The song, in itself, does not contain above seventy stock verses, but these perennial lines are a nucleus, round which the men improvise the topics of the day, giving, I know not for what reason, the preference to such as verge upon indelicacy.
The men and women are musical and narrative; three out of four can sing a song or tell a story, and they omit few opportunities.
Males and females suck whisky like milk, and are quarrelsome in proportion. The men fight (round-handed), the women fleicht or scold, in the form of a teapot — the handle fixed and the spout sawing the air.
A singular custom prevails here.
The maidens have only one sweetheart apiece!!!
So the whole town is in pairs.
The courting is all done on Saturday night, by the lady's fire. It is hard to keep out of a groove in which all the town is running; and the Johnstone had possessed, as mere property — a lad!
She was so wealthy that few of them could pretend to aspire to her, so she selected for her chattel a young man called Willy Liston; a youth of an unhappy turn — he contributed nothing to hilarity, his face was a kill-joy — nobody liked him; for this female reason Christie distinguished him.
He found a divine supper every Saturday night in her house; he ate, and sighed! Christie fed him, and laughed at him.
As she neither fed nor laughed at any other man, some twenty were bitterly jealous of Willy Liston, and this gave the blighted youth a cheerful moment or two.
But the bright alliance received a check some months before our tale.
Christie was heluo librorum! and like others who have that taste, and can only gratify it in the interval of manual exercise, she read very intensely in her hours of study. A book absorbed her. She was like a leech on these occasions, non missura cutem. Even Jean Carnie, her co-adjutor or "neebor," as they call it, found it best to keep out of her way till the book was sucked.
One Saturday night Willy Liston's evil star ordained that a gentleman of French origin and Spanish dress, called Gil Blas, should be the Johnstone's companion.
Willy Liston arrived.
Christie, who had bolted the door, told him from the window, civilly enough, but decidedly, "She would excuse his company that night."
"Vara weel," said Willy, and departed.
Next Saturday — no Willy came.
Ditto the next. Willy was waiting the amende.

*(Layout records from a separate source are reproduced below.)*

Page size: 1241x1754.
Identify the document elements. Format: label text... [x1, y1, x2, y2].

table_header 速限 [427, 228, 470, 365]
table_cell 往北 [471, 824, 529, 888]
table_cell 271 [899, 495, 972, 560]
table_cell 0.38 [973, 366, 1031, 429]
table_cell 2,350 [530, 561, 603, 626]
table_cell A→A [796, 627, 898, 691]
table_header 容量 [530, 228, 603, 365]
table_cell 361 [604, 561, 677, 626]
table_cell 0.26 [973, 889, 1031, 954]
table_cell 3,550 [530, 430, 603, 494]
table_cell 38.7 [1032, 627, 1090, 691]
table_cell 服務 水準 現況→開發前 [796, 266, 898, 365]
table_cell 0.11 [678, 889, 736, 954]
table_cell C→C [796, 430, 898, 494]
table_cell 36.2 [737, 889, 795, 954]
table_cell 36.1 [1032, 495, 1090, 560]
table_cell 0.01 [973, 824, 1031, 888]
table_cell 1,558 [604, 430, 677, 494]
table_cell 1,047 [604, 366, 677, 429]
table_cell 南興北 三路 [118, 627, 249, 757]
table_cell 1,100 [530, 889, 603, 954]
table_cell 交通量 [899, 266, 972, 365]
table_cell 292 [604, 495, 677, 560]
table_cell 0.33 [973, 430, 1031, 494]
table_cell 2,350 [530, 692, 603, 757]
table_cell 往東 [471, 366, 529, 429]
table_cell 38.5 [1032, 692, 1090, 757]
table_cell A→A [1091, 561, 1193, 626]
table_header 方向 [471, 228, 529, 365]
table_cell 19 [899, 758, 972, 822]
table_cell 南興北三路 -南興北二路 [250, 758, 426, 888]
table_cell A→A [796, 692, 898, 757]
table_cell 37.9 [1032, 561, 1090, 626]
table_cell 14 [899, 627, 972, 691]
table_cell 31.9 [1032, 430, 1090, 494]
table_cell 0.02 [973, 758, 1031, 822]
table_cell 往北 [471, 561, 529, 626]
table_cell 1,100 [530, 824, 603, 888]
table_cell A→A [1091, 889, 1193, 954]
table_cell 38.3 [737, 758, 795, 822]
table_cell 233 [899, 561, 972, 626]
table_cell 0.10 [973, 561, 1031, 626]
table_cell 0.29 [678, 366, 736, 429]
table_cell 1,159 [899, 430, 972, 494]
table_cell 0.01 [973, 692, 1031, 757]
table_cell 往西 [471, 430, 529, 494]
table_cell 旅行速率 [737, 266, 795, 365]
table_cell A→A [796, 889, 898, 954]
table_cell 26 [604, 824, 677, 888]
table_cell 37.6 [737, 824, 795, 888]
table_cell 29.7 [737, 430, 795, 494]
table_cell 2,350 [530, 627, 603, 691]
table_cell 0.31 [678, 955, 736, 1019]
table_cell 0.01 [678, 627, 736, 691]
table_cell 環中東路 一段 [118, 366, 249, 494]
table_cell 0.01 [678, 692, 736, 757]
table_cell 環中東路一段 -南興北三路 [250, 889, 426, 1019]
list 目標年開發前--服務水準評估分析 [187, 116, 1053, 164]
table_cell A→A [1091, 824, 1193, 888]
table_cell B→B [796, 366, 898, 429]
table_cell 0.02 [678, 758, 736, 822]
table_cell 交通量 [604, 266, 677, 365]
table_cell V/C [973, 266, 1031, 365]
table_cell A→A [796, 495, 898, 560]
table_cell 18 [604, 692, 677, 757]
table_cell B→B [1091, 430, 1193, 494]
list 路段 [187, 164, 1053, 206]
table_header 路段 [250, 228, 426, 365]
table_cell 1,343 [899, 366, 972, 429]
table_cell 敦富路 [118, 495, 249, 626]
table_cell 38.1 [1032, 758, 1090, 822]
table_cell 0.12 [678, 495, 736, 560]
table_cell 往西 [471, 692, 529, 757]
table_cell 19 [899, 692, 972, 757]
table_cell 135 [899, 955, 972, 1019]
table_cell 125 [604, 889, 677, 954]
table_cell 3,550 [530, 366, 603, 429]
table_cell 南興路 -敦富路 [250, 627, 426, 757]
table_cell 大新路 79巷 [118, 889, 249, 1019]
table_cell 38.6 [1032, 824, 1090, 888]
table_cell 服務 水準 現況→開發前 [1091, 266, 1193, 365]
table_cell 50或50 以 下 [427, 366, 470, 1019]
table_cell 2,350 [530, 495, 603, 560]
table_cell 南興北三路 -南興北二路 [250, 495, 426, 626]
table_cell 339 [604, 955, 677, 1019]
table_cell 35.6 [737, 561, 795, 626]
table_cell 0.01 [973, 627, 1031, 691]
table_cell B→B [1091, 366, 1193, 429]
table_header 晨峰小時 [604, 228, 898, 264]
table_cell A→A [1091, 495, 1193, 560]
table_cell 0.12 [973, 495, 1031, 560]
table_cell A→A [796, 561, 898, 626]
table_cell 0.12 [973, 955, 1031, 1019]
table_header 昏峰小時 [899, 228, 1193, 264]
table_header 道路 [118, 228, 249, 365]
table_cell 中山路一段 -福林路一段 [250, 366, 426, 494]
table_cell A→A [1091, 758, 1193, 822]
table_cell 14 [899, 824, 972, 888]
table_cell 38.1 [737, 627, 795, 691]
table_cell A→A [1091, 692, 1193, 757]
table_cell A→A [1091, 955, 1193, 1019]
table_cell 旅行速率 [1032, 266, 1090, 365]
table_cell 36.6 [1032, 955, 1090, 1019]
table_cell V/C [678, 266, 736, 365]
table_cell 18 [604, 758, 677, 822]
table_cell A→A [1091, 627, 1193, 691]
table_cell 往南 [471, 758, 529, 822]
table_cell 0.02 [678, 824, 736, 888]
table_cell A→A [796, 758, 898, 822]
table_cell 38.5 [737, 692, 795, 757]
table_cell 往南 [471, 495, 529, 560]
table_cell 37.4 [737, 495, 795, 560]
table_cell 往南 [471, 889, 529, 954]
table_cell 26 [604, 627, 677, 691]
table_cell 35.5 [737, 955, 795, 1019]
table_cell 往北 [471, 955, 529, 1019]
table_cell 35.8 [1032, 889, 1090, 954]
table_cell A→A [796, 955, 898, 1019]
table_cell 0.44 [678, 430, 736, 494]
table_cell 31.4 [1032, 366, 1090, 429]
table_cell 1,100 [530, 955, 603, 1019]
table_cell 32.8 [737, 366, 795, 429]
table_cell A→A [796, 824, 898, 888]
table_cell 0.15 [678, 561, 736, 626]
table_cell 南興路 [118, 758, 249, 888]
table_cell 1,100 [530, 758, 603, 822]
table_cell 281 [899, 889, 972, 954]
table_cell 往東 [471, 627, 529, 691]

Christie forgot to make it.
One day she was passing the boats, Willy beckoned her mysteriously; he led her to his boat, which was called "The Christie Johnstone"; by the boat's side was a paint pot and brush.
They had not supped together for five Saturdays.
Ergo, Mr. Liston had painted out the first four letters of "Christie," he now proceeded to paint out the fifth, giving her to understand, that, if she allowed the whole name to go, a letter every blank Saturday, her image would be gradually, but effectually, obliterated from the heart Listonian.
My reader has done what Liston did not, anticipate her answer. She recommended him, while his hand was in, to paint out the entire name, and, with white paint and a smaller brush, to substitute some other female appellation. So saying, she tripped off.
Mr. Liston on this was guilty of the following inconsistency; he pressed the paint carefully out of the brush into the pot. Having thus economized his material, he hurled the pot which contained his economy at "the Johnstone," he then adjourned to the "Peacock," and "away at once with love and reason."
Thenceforth, when men asked who was Christie Johnstone's lad, the answer used to be, "She's seeking ane." Quelle horreur!!
Newhaven doesn't know everything, but my intelligent reader suspects, and, if confirming his suspicions can reconcile him to our facts, it will soon be done.
But he must come with us to Edinburgh; it's only three miles.